Squaraines are conjugated organic molecules that exhibit advantageous optical properties in the visible and near-infrared spectral regions; as such, they are featured in a variety of applications. Specifically, squaraines offer improved performance in solar cells, nonlinear optics, bioimaging, organic photodiodes, and emerging applications involving deoxyribonucleic acid (DNA) self-assembly. To improve their optical properties (and ultimately performance) further via collective excitonic effects, we synthesized three squaraine dimers featuring either a rigid or a flexible bridge. We characterized their optical properties and excited-state dynamics in chloroform and methanol via steady-state and time-resolved optical spectroscopies. Compared to the corresponding monomers, we found that both rigidly- and flexibly-bridged squaraine dimers exhibit signatures of collective excitonic effects─that is, red-shifted absorption, band narrowing, small Stokes shift, and superradiance─in both polar and nonpolar solvents. We also found that while rigidly-bridged dimers featured all of these properties, the flexibly-bridged dimers did not feature significant band narrowing and a small Stokes shift.
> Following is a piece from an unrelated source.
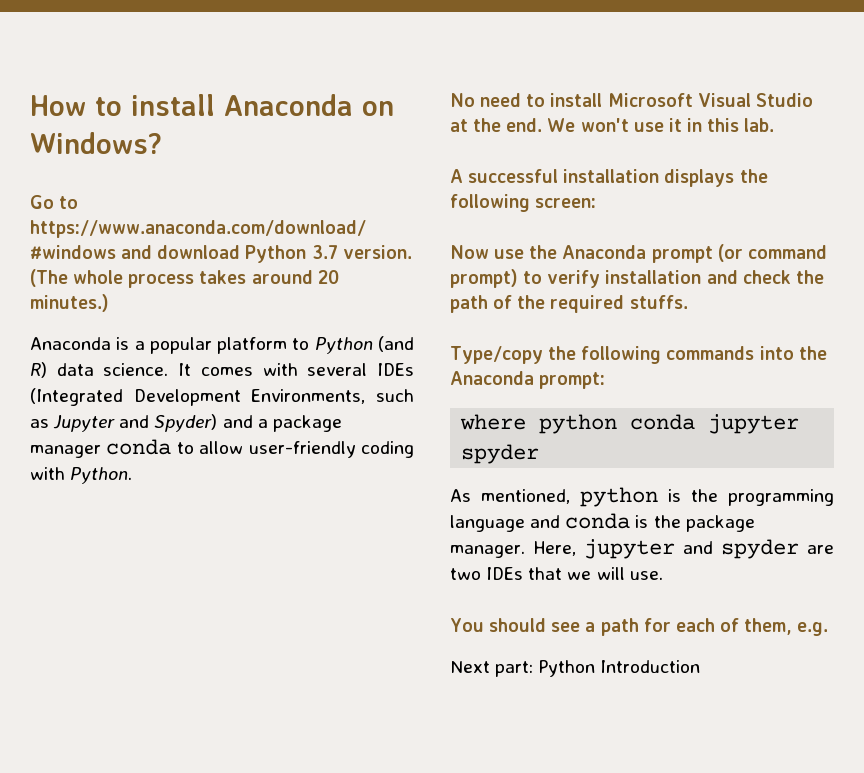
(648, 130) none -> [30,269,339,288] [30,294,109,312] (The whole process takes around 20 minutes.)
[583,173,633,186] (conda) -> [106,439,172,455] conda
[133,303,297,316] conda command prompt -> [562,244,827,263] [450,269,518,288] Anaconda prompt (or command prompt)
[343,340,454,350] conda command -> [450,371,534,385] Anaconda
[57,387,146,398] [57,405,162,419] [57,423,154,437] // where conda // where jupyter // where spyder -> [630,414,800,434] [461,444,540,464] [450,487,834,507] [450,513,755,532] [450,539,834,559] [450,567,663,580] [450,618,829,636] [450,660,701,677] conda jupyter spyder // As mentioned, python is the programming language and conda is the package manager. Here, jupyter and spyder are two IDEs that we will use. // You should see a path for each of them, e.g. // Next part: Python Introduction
Interestingly, the fluorescence quantum yields and singlet excited-state lifetimes of both monomers and dimers decreased in the polar solvent. As a first step toward the assembly of a functional dimer aggregate network, we covalently tethered the flexibly-bridged dimer and its corresponding monomer to single- and double-stranded DNA and characterized their photophysical properties in an aqueous buffer solution. We observed that the optical properties of the monomer served as a sensitive probe of the local polarity of the environment. In the case of the dimer, we observed a large distribution of conformations via absorption spectroscopy and sampled a subset of the distribution via fluorescence spectroscopy. Our work is an important first step toward implementing molecular aggregates preprogrammed to exhibit desired collective excitonic effects in DNA-assembled networks.